End User Experience is redefining IT service

NPS

 

Customers are becoming increasingly demanding, and social media platforms are giving them the power they need to express their (dis)content easily and publicly. For years, technical measurements of Service Level Agreements have determined good or bad service, and have functioned as the ultimate drivers of service quality. Today, customer experience is becoming the prime metric for performance, which seems to have no relation to these SLAs. How do service providers deal with this?

 

 

The Net Promotor score is making traditional satisfaction surveys redundant

EmployeeNetPromoterScore

The Net Promotor Score (NPS) divides the customer groups into three groups, according to their loyalty towards the service or brand: promotors, neutrals and detractors. The Net Promotor Score describes only one goal: ‘get more promotors and fewer detractors’.

 

For the last couple of years, the Net Promoter Score (NPS) has been widely used as the indicator for customer loyalty in all sorts of organisations and sectors. The simplicity of the NPS score helped the measurement be widely adopted in different sectors.
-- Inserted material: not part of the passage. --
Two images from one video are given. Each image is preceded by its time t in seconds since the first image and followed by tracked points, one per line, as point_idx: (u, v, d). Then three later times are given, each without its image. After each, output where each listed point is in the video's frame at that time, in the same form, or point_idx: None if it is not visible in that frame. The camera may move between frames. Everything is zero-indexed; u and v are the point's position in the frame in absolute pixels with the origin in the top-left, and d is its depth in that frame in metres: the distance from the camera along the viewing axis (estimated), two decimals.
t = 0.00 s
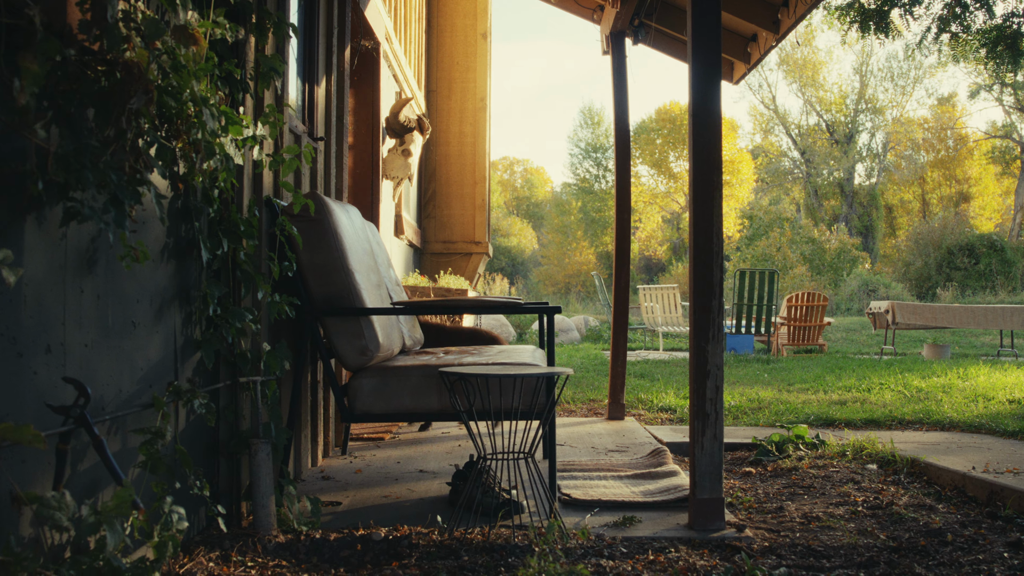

‘IT-service’ providers have also started to embrace the Net Promotor Score as their ultimate KPI, although they are providing services to end users who are not customers with a real choice in loyalty. These service providers have been using the Service Level Agreement (SLA) for years to determine the quality of the service delivered.

 

 

 

Service Level Agreements don’t tell you anything about service experience

Delivery Gap

 

The biggest problem with SLAs is that they give the service provider and their customer a false impression of what the real quality (let alone the perceived quality) of the delivered service is. Service providers wrongly assume that the amount of SLA breaches defines the quality of their services. In cases where service contracts contain penalties (e.g. when a SLA is in breach), the pressure to prove service quality by SLAs becomes even more detached from reality. This is a prime example of inefficient, inside-out thinking.

 

 

How to make end user experience the most important driver of service quality?

In an industry governed by SLAs and rational objectives, this means a tremendous mind shift in the heads of service providers, their service delivery managers, and their customers. Two shifts are necessary: to understand what end user experience is, and to understand how to make end user experience the most important driver of service quality.

This experience is determined by the way you interact with your end user. It originates from their personal interpretation during the service journey. Therefore, the first answer lies in understanding the journey of your end user, and the differences in the journey (depending on the end user you’re looking at). Yes, there are several end user groups in an organisation, all with a different expectation and a different perception of the same service!

For the service delivery manager this means that avoiding SLA breaches is no longer a main priority or source for improvement. It is the end user’s feedback that will provide valuable information and insights on the actual requirements. Consequently, service delivery managers will need to incorporate methods & tools with the competence to capture these requirements, in order to translate them beyond traditional SLAs or KPIs.

 

End user experience is also redefining the outsourcing relationship

Service Design & Innovation Workshop

 

This is just a start: in order to actually drive service quality based on the end user experience, we need to rethink the relationship between an IT service provider and their customer. While the entire concept of SLAs is built around transferring risk and responsibility to the other party, it is the NPS score that requests both parties to drive service delivery. Only in a strong partnership, based on transparency and a sense of reality, will NPS be able to bring added value in the delivery of services.

Crossroad believes that the next few years will be extremely challenging for practitioners. They must make this paradigm shift of improving end user experiences, and not just focus on traditional performance. In our experience, applying service design thinking tools is the best method for (IT) service providers to face this challenge. Learning the techniques of journey mapping, touch point classification, and blueprinting in collaboration with their customers end users, will allow them to outperform the competition.